Rozgrywki sportowe zaplanowane są na 29 lipca- 11 sierpnia. Ale władze Londynu nie ukrywają obaw o to,czy największe lotnisko na Heathrow będzie w stanie udźwignąć tak wielką liczbę odpraw.
Według dzisiejszych szacunków nawet jeszcze 10 września przez Heathrow będzie dodatkowo odprawionych ponad 20 tys. pasażerów. Natomiast szczyt odlotów przewidziany jest na 13 sierpnia, kiedy dodatkowo wyleci 138 tys. osób, o prawie połowę więcej, niż zazwyczaj. Przy tym i obsługa bagażowa będzie miała bardzo trudne zadanie, bo wielu sportowców ma ze sobą sprzęt o nietypowych wymiarach - np oszczepy, rowery, czy kajaki. Na Heathrow dotychczas niewymiarowy bagaż stanowił ok 3 proc., podczas olimpiady będzie to 15 proc. więcej.

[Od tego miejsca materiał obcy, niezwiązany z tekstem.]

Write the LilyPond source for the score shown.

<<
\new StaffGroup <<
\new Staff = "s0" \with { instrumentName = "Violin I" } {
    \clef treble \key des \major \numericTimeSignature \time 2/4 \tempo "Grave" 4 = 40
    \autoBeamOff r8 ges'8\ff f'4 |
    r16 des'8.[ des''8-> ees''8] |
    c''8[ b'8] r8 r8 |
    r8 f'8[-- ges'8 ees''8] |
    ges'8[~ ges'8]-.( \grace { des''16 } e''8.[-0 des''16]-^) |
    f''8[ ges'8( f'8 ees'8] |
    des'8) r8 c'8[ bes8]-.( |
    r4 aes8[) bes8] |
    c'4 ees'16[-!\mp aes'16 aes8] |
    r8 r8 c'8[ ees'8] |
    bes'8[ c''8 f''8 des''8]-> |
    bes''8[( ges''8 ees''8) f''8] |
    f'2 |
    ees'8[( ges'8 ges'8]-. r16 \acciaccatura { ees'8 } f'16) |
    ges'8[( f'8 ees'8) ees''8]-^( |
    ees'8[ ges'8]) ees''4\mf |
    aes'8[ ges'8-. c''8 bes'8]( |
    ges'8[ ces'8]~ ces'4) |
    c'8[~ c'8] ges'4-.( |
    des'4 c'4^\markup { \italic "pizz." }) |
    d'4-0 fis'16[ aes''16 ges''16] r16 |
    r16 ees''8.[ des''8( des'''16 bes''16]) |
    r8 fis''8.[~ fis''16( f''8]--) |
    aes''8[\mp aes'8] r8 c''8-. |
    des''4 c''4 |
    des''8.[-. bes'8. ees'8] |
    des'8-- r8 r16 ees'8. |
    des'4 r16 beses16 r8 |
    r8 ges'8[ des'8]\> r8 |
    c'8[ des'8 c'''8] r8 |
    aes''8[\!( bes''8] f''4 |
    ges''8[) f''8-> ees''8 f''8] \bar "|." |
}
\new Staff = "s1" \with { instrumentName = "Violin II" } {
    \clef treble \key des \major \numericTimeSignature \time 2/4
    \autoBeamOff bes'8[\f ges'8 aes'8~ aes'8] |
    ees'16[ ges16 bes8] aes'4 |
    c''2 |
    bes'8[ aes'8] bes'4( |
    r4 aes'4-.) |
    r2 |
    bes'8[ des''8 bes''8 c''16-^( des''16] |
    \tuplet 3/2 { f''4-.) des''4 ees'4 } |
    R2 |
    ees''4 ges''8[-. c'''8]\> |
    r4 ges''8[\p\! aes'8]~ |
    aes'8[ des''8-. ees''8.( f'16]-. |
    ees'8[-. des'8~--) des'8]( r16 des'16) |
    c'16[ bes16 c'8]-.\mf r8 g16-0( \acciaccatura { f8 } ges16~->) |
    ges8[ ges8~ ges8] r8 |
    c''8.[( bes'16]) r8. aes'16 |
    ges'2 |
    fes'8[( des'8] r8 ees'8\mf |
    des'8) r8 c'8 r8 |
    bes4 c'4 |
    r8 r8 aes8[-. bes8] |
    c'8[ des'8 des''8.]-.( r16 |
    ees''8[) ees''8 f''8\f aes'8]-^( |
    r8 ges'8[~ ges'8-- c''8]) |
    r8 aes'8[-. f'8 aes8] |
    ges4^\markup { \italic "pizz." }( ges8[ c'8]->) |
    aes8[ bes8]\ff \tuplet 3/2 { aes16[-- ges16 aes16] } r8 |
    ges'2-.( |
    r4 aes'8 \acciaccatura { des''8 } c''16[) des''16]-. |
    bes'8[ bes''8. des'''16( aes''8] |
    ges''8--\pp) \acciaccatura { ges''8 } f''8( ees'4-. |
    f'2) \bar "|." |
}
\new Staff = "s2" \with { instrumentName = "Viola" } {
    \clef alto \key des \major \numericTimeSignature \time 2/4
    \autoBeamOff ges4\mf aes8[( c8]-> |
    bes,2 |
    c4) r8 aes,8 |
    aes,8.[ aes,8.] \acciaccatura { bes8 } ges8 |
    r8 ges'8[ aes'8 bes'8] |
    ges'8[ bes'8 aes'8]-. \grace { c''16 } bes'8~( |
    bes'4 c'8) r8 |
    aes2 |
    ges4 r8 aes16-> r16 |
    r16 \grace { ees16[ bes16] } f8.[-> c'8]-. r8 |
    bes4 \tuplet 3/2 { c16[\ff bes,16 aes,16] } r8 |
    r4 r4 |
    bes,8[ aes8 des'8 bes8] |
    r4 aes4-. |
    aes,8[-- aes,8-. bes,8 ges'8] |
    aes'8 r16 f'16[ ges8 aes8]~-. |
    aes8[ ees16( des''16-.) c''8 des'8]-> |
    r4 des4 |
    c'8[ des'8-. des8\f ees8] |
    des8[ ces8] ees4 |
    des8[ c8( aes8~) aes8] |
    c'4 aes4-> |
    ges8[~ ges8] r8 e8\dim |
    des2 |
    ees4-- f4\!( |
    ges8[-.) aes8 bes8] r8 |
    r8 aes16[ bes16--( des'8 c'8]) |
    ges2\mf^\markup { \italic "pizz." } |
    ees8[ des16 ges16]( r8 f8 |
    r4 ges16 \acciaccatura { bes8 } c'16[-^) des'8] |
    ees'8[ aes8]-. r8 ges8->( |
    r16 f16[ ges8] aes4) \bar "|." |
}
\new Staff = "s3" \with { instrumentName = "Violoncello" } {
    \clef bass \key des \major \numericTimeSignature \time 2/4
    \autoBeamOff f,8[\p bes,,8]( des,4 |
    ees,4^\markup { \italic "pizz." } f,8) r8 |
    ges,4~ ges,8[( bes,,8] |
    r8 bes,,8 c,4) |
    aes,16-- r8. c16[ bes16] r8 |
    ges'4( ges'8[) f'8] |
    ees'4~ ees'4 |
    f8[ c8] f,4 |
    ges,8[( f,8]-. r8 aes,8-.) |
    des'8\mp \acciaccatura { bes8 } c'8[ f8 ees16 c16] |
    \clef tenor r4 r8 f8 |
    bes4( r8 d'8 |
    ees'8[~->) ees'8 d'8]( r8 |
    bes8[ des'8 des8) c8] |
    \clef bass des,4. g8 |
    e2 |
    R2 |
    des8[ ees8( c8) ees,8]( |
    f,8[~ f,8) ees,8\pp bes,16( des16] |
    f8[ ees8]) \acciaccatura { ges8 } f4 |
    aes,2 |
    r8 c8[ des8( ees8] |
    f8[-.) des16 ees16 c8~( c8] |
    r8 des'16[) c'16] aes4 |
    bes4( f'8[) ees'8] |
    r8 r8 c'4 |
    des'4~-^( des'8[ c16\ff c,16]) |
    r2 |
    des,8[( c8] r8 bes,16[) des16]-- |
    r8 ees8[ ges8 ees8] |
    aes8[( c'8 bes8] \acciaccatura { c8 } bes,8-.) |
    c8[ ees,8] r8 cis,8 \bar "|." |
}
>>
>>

Nick Cole z zarządu BAA - właściciela i operatora lotniska odpowiedzialny za płynne odprawy podróżujących podczas Igrzysk Olimpijskich nie ukrywa, że bardzo obawia się,jak ostatecznie uda się wyprawić wszystkich.—Jeśli tego ostatniego dnia coś się nie uda,popsuje to olimpijskie wspomnienia-mówi.
To właśnie na Heathrow odprawi się w obydwie strony 80 proc przyjezdnych, którzy przyjadą do Londynu na olimpiadę.